*Short task 1:* In the excerpt on U.S. climate legislation, write out everything from "In parallel with" down to "geologic storage sites.".
*Short task 2:*
Answer these questions about the excerpt on U.S. climate legislation:
(a) What value per ton of CO2 does the legislation set for the 45Q tax credit?
(b) By the end of what year must a project begin construction to qualify for the new and expanded tax credits?
(c) By what percentage are U.S. greenhouse gas emissions expected to fall by 2030?

*Document excerpt:*
============================================================

In parallel with the development of geologic storage, we are also establishing a financing authority to provide billions of dollars in low-interest loans and grants to build out regional CO2 transport systems to move the CO2 that we capture from industrial facilities and power plants to where it could be safely stored at geologic storage sites.

Complementing this national infrastructure legislation is the Inflation Reduction Act, which passed just this August. It provides a comprehensive package of several hundred billion dollars in clean energy and industrial tax credits to incentivize private sector investment in projects. In terms of decarbonizing U.S. natural gas production, use, and exports, the impact of the Inflation Reduction Act will be profound. The legislation increases the value of the 45Q tax credit to $85 per ton of CO2 captured from industrial facilities and from power generation, and permanently stored in geologic formations. This will dramatically increase the commercial viability of carbon capture on natural gas processing, liquefaction, natural gas power generation and industrial combustion, and hydrogen and ammonia production from natural gas. The Inflation Reduction Act also establishes a separate tax credit for clean hydrogen production with eligibility for projects producing hydrogen from natural gas with carbon capture.

These new and expanded tax credits will be available for any project that begins construction between now and the end of 2032. That provides 10 years for industry in the United States to plan and invest in projects and begin the process of industrial decarbonization. And there are significant incentives in the legislation for methane mitigation and monitoring as well. These will be implemented by the U.S. Environmental Protection Agency and they include a methane fee and $1.5 billion in funding to support deployment of methane mitigation and monitoring technologies by industry. Our office, the Office of Fossil Energy and Carbon Management, will be providing technical assistance to the EPA as it implements these programs.

So if you take these two laws together, the Bipartisan Infrastructure Law and the Inflation Reduction Act, they represent the most significant U.S. commitment to climate action to date. In fact, we expect the legislation will result in the reduction of U.S. greenhouse gas emissions by 40 percent by 2030. For carbon management specifically, the Clean Air Task Force has commissioned analysis that estimates the combination of federal funding and enhancements to the 45Q tax credit will lead to deployment of carbon capture and storage of 210 to 250 million metric tons annually in the U.S. by 2035.

============================================================

*Provided data:*
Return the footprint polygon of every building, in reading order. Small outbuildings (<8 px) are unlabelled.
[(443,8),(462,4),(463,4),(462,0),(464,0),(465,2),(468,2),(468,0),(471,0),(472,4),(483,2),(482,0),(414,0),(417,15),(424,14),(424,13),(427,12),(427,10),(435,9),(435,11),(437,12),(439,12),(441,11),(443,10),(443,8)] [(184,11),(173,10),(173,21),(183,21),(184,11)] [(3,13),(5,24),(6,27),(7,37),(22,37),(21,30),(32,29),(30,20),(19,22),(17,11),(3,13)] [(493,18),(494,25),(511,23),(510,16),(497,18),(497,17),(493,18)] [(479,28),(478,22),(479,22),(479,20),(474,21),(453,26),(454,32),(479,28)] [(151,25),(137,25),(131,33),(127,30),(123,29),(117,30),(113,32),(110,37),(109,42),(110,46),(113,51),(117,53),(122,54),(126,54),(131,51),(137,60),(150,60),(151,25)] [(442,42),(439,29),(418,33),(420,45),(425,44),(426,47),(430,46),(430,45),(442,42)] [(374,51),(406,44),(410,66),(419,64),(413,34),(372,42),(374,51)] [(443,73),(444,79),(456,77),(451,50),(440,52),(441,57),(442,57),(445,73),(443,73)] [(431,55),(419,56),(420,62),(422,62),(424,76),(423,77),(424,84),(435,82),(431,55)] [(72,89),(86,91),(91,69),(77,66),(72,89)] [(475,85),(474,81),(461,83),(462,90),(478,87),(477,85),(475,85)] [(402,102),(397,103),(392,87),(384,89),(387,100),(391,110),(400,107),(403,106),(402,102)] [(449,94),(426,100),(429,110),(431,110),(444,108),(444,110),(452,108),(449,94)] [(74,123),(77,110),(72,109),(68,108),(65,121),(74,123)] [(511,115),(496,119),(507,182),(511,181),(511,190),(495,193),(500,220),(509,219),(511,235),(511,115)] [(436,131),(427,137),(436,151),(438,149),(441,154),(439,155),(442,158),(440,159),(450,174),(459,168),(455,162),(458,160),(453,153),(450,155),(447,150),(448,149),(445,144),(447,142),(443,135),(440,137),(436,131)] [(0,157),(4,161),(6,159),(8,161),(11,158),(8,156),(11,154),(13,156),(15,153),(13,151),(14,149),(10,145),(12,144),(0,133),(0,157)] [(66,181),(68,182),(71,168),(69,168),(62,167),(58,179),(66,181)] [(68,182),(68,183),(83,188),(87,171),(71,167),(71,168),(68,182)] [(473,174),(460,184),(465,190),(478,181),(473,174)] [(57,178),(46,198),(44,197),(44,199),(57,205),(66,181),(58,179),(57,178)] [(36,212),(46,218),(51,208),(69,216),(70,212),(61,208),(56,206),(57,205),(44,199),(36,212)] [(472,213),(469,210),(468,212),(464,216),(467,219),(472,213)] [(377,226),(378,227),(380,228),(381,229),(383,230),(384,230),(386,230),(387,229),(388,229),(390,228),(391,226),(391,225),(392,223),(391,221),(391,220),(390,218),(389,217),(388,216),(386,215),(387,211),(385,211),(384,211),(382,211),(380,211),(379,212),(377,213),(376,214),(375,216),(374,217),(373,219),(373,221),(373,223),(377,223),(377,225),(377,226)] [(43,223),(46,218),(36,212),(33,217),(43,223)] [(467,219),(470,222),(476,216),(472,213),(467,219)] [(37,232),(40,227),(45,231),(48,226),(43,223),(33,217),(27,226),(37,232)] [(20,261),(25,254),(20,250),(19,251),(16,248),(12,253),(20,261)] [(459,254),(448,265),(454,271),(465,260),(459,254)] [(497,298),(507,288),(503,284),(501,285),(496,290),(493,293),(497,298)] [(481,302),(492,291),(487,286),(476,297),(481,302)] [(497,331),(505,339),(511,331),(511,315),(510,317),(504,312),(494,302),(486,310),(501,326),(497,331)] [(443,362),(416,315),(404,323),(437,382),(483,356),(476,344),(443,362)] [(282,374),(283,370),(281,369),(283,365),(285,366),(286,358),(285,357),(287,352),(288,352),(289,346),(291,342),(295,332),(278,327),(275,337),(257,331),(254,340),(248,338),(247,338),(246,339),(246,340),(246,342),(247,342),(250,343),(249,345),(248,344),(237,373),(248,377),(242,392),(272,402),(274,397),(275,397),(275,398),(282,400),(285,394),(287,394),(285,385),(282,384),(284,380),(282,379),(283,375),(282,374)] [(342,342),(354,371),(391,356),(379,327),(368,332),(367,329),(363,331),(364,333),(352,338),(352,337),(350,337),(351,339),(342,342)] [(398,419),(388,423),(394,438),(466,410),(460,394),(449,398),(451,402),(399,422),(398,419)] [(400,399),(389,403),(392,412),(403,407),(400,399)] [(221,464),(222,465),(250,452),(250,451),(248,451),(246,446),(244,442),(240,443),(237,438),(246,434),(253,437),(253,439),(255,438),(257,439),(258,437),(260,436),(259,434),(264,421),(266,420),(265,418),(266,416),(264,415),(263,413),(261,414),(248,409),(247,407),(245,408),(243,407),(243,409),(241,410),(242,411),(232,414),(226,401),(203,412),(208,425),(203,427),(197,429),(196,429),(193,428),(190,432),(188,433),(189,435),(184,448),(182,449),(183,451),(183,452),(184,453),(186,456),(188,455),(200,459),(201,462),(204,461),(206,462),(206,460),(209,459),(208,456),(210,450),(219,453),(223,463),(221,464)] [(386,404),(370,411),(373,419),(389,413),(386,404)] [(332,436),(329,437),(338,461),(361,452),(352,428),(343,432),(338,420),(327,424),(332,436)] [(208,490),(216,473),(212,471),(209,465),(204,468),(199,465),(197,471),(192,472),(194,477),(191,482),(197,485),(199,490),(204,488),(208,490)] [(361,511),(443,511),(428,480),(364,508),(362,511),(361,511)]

============================================================

*Full output 1:*
In parallel with the development of geologic storage, we are also establishing a financing authority to provide billions of dollars in low-interest loans and grants to build out regional CO2 transport systems to move the CO2 that we capture from industrial facilities and power plants to where it could be safely stored at geologic storage sites.

*Full output 2:*
(a) $85 per ton
(b) 2032
(c) 40 percent